─── Input material ───

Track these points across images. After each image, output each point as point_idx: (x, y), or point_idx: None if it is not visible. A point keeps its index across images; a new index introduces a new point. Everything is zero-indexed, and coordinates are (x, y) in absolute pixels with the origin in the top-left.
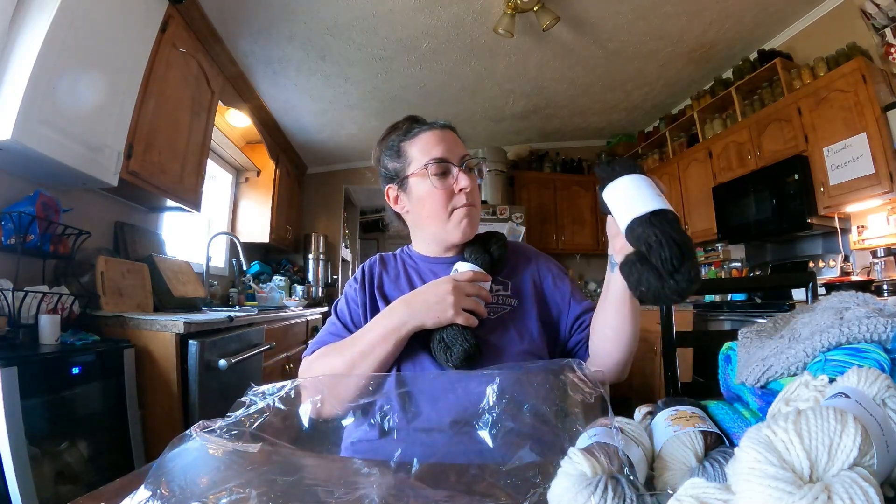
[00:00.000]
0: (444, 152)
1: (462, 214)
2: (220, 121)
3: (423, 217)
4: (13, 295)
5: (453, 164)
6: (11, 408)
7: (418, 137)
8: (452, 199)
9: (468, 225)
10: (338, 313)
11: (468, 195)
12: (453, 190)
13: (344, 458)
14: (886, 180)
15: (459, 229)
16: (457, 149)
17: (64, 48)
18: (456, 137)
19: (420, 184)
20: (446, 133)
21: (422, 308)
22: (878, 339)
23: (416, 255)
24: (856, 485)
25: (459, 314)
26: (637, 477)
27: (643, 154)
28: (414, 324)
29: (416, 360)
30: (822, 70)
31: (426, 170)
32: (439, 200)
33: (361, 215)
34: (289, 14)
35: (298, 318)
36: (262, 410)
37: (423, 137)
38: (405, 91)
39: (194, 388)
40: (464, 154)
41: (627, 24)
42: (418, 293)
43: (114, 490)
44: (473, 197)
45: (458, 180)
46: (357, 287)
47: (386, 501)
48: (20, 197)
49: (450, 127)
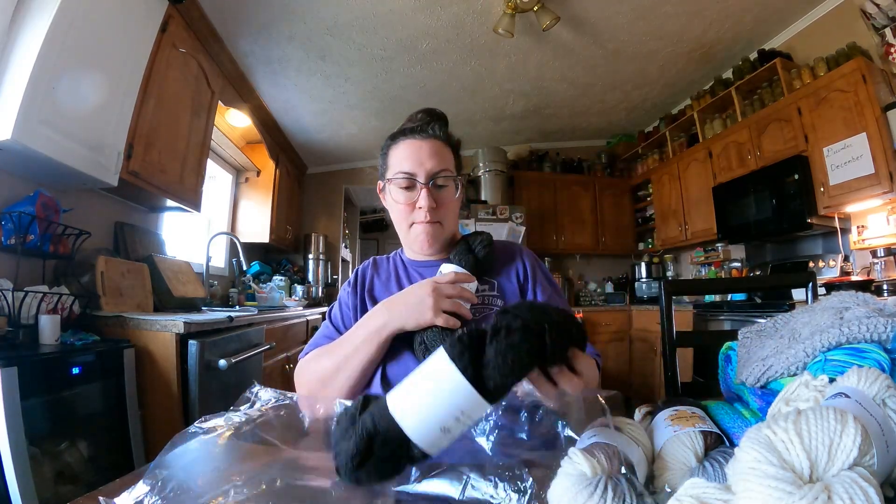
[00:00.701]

───

#### Task goal:
Retype the records above, but only those lines that fall between the line containing "4: (13, 295)" and the line containing "40: (464, 154)", with both of those lines included, exactly as written.

#### Response box:
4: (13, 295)
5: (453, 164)
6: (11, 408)
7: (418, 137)
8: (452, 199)
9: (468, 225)
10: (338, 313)
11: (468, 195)
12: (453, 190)
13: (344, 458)
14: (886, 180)
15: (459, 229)
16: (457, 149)
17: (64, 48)
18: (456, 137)
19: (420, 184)
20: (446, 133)
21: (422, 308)
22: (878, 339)
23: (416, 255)
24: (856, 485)
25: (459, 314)
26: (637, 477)
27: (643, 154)
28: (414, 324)
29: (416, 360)
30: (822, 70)
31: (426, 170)
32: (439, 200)
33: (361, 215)
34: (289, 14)
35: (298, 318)
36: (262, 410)
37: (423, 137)
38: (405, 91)
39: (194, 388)
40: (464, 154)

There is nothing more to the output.